§ **Given passage**
=== Begin Enclosure ===

Art does more than help people create. It actually makes them healthier. In a number of studies on how creating art improves personal health, the evidence is clear and so are the benefits.
It Keeps Your Mind Sharp
People’s minds lean toward deterioration and a lack of cognition skills as they age, most notably memory and focus. Harvard published the results of a study on geriatric patients with dementia creating art. The results show that these patients, regardless of ability to make art, improved their cognition and memory functioning to the point where they could talk and relay memories they had long forgotten.
Many artists who work as artists report that their ability to focus is very much improved during and after they have made some of their art. The act of creating something involves multiple parts of the human brain that are responsible for problem solving, visual spacing and recognition, color theory and application, etc.. With all of these different areas of the brain waking up to make art, it’s no wonder that art helps patients with dementia restore some cognitive function, even if it’s temporary.
Art Not Only Reduces Stress, but Also Stress Hormones
The body produces a number of stress hormones. The hormones are in response to situations where someone is afraid, overwhelmed, or unwilling to say no to a request when they have already said yes. The hormones cause you to become angry, frustrated, and sometimes aggressive. Thus, the “fight or flight” response is activated, and people strive against those impulses to complete the tasks requested.
However, one study shows that engaging in the act of creating art daily not only reduces stress, but also reduces the production of stress hormones. It’s in the meditative feeling people get while creating that they are able to slip away from what is causing the stress, and find a sense of relief. When people are calmly engaging in creating art, their bodies revert to a moment when the stress hormones were not needed for a “flight or fight” response. It is similar in nature to thirty minutes to an hour of quiet meditation practice, although many find that creating art is more enjoyable than meditation.

=== End Enclosure ===

§ **Directions for this task**
Copy the art and health passage starting at "It Keeps Your" and ending at "had long forgotten.", switching "dementia" to "memory loss".

Collection entries:
=== Begin Enclosure ===

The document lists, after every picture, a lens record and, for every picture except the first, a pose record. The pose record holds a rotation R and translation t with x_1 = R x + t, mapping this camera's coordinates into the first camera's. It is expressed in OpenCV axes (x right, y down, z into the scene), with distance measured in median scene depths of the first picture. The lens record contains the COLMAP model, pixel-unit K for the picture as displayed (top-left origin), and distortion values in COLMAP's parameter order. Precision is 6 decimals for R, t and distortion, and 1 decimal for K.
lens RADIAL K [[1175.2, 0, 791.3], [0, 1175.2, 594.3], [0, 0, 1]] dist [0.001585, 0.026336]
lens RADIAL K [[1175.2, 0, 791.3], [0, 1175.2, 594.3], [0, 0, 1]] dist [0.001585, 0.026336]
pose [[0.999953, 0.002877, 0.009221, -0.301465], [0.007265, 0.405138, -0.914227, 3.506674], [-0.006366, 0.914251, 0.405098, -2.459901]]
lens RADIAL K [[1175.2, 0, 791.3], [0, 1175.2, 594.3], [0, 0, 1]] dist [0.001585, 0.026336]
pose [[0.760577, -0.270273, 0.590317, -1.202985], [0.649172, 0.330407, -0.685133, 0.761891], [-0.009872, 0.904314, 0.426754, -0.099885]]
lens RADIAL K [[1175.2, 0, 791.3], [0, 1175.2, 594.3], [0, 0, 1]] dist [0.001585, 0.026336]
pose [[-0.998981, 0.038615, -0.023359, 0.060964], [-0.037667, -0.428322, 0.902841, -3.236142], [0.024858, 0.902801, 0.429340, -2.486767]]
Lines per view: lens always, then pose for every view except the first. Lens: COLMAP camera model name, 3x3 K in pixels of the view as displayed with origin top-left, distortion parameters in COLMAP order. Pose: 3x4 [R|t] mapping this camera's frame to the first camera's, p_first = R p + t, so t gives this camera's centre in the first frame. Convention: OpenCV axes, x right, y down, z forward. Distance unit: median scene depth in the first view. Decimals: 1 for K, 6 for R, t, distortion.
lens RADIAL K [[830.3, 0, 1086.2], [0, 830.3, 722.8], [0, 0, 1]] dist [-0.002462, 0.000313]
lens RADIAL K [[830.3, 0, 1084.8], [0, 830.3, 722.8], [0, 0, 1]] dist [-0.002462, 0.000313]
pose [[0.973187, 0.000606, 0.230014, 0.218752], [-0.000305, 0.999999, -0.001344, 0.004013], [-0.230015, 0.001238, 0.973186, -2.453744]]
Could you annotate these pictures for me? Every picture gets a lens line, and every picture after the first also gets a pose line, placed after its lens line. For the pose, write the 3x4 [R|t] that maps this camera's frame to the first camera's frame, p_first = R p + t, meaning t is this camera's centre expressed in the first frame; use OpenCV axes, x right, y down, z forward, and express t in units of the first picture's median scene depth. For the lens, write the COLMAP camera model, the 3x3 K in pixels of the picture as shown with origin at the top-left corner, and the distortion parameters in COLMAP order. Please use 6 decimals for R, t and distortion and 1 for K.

=== End Enclosure ===

§ **Answer space**
It Keeps Your Mind Sharp
People’s minds lean toward deterioration and a lack of cognition skills as they age, most notably memory and focus. Harvard published the results of a study on geriatric patients with memory loss creating art. The results show that these patients, regardless of ability to make art, improved their cognition and memory functioning to the point where they could talk and relay memories they had long forgotten.